Minoru Kato grins when asked if Honda will contemplate another two-wheeler plant in India.

The company already has four facilities with total capacity targeted at seven million units by 2020. “From my personal point of view, the total two-wheeler market in India will explode in the near future, which means that we must consider another factory,” says the President and CEO of Honda Motorcycle and Scooter India (HMSI).

Of course, this will happen only after 2020, when the country will have entered a new emissions era in the form of Bharat Stage VI. Yet, there is no taking away the fact that demand for two-wheelers will continue to rise thanks to better road networks in rural areas coupled with growing income levels.

Kato also points to the fact that penetration levels in India are still lower than markets in the ASEAN region, which have reached a stage of maturity. Despite this, the fact that India ranks number one for Honda sales globally is only an indication that this is still the tip of the iceberg.

Robust sales

For the April-September period, Honda’s two-wheeler sales in India were nearly 3.3 million units (translating into an average of 5.5 lakh units each month) with Indonesia in second place at 2.47 million. Till not-so-long ago, the slots were reversed but India has surged ahead even while Indonesia is now staging a strong economic revival.

Vietnam is in the third place with 1.3 million followed by Thailand with 7.4 lakh units, which pretty much puts the Asia picture in perspective. It also explains why Honda recently announced its intent to expand its Gujarat plant capacity to 1.8 million units by 2020.

In the process, it now has in its kitty its world’s largest two-wheeler plant in Karnataka with a capacity of 2.4 million units, followed by Manesar in Haryana with 1.6 million (which will slip to third place in 2020 with Gujarat’s expansion). Rajasthan is in the last spot with 1.2 million units and this facility is within the same ecosystem as Honda Cars.

Since the time it parted ways with the Hero group seven years ago, the Japanese auto-maker has been going flat out in increasing plant capacity even while its former ally continues to be the market leader. Kato steers clear of any reference to leadership aspirations in the future but says that things are looking good for Honda right now.

→ **LISTED RECORDS**:
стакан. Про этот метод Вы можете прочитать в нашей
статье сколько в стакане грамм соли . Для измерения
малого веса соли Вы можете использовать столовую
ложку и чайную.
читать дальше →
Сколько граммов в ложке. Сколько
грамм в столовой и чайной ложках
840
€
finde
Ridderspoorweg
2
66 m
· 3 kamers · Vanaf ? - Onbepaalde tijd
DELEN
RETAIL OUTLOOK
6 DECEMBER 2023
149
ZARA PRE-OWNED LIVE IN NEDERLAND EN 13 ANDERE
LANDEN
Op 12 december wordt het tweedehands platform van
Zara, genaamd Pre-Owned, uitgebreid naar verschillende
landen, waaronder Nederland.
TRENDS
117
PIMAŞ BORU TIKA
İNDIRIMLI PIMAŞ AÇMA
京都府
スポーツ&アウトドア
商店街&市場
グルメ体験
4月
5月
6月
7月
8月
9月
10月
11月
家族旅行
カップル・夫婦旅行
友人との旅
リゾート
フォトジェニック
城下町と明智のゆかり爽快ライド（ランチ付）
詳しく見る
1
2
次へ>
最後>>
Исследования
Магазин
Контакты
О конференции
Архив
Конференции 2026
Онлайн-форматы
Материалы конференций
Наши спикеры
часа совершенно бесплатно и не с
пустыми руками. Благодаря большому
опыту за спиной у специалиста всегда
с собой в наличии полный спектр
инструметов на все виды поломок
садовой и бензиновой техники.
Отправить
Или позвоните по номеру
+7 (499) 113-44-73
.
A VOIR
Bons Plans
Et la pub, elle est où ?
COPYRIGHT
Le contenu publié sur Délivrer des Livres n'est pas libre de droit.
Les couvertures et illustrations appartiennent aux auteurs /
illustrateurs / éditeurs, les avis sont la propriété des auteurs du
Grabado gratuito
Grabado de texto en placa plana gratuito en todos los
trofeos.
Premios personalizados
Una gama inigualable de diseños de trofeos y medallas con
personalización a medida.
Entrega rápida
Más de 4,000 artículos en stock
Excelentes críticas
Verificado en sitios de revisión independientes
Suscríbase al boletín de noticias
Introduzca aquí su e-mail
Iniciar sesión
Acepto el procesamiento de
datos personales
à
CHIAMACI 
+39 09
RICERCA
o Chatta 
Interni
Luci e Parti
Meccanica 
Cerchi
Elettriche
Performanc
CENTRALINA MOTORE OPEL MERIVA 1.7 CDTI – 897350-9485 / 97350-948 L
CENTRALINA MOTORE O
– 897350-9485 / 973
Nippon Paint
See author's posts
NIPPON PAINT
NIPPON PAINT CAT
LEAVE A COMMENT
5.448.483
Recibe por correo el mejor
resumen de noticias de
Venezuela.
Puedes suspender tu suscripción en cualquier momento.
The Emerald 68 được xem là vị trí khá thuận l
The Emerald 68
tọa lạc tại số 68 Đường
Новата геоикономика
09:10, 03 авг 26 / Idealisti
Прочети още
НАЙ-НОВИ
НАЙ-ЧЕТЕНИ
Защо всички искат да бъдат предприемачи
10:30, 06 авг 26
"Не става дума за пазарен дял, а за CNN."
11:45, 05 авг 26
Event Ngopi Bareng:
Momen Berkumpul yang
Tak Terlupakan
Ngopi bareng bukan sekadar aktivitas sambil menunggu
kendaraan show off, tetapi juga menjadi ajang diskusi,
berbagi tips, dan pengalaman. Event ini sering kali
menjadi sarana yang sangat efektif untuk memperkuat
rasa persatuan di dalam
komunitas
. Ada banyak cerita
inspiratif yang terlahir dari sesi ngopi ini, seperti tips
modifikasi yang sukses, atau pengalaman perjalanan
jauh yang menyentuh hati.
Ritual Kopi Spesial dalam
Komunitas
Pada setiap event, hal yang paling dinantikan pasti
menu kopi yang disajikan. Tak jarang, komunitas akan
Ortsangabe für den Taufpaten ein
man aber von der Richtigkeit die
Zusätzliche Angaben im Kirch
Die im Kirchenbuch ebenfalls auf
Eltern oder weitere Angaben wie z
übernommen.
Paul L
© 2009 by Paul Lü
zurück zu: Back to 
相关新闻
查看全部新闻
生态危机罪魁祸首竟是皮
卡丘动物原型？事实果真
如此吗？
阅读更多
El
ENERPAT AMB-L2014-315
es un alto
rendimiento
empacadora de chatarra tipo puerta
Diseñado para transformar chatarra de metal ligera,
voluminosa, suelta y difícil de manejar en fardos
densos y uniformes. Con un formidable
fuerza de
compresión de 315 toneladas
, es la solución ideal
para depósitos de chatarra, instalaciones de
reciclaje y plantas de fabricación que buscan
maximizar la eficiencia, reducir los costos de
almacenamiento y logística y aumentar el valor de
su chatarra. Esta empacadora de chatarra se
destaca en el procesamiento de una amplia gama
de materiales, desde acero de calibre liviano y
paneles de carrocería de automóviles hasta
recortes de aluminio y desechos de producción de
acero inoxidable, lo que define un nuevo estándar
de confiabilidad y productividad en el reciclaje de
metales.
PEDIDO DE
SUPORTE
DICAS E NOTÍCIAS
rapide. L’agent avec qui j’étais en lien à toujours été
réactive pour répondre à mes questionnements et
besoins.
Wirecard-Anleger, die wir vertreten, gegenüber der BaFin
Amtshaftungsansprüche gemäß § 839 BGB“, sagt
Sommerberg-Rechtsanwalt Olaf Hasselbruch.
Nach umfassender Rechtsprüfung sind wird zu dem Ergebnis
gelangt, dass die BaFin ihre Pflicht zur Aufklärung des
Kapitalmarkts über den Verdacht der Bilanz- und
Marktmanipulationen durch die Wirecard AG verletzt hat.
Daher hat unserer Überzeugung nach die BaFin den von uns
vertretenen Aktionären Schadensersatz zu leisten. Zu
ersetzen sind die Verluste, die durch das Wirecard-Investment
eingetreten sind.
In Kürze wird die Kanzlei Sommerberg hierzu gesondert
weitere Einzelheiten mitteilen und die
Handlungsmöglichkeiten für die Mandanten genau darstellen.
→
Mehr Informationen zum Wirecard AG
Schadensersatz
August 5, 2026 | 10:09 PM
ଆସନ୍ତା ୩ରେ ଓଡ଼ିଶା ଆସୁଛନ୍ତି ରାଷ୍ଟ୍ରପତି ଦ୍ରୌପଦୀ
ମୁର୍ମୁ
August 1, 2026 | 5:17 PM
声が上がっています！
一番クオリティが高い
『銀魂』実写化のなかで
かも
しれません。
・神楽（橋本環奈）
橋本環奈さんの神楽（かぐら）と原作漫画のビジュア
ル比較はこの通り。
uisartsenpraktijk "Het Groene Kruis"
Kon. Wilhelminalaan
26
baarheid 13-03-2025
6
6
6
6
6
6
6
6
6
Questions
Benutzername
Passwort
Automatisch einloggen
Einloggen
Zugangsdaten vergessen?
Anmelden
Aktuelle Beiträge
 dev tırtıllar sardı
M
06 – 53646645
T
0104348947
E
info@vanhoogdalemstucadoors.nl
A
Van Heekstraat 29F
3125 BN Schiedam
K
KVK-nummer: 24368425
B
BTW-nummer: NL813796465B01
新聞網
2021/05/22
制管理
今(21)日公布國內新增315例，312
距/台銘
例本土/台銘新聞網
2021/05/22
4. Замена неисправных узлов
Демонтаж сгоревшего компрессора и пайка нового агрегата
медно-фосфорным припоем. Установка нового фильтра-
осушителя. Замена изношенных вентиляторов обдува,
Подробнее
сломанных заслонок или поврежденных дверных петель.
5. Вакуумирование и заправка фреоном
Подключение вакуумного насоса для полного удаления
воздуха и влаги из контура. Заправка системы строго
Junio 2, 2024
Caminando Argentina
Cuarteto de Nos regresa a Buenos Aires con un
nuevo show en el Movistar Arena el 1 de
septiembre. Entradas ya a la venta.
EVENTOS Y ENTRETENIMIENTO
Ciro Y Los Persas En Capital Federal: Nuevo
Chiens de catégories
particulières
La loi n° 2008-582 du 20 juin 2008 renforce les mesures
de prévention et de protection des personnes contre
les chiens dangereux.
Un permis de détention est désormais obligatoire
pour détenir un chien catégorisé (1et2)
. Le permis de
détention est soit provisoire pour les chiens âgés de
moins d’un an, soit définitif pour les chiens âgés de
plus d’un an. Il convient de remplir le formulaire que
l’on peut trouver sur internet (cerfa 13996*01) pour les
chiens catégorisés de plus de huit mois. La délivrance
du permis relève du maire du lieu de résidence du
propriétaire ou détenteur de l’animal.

→ **JOB 1**: In the article on Honda's two-wheeler business in India, rewrite the paragraph beginning "In the process, it now has in its kitty" as a short bulleted list, keeping its main facts.
→ **JOB 2**:
Answer these questions from the article on Honda's two-wheeler business in India.
(a) What emissions era will India have entered after 2020?
(b) How many two-wheelers did Honda sell in Indonesia in the April-September period?
(c) How many years ago did Honda part ways with the Hero group?
→ **JOB 3**: Resume the article on Honda's two-wheeler business in India after its last sentence.

→ **EXPECTED ANSWER 1**:
- Karnataka: Honda's largest two-wheeler plant in the world, with a capacity of 2.4 million units
- Manesar, Haryana: 1.6 million units; it will drop to third place in 2020 after the Gujarat expansion
- Rajasthan: the smallest, at 1.2 million units, and part of the same ecosystem as Honda Cars

→ **EXPECTED ANSWER 2**:
(a) Bharat Stage VI
(b) 2.47 million units
(c) Seven years ago

→ **EXPECTED ANSWER 3**:
“Basically we expect more growth in the future and even with BS VI coming soon, we think there is big potential for Honda,” he says. The challenge in the new emissions era will largely pertain to investments in technology, which will lead to pricier motorcycles and scooters.

Clean emission technology

Kato admits that demand could be impacted as a result for the entire industry especially when it involves a price-sensitive market like India. Yet, this will still present an opportunity for HMSI to showcase its prowess in technology. This will see the launch of new engines with “next generation model change to include everything”.

As Kato elaborates, from the customer point of view, there will be a price increase for sure but this will be backed by an increase in product value. “We hope that with advanced and the latest Honda technology in BS VI, we will make a difference,” he says.

The company plans to leverage its global competencies to meet the emissions challenge head-on, which will largely involve the costing structure. In the process, it can make a strong pitch for the top slot, which goes beyond numbers to being perceived as a company that is ahead of the rest in fuel injection technology.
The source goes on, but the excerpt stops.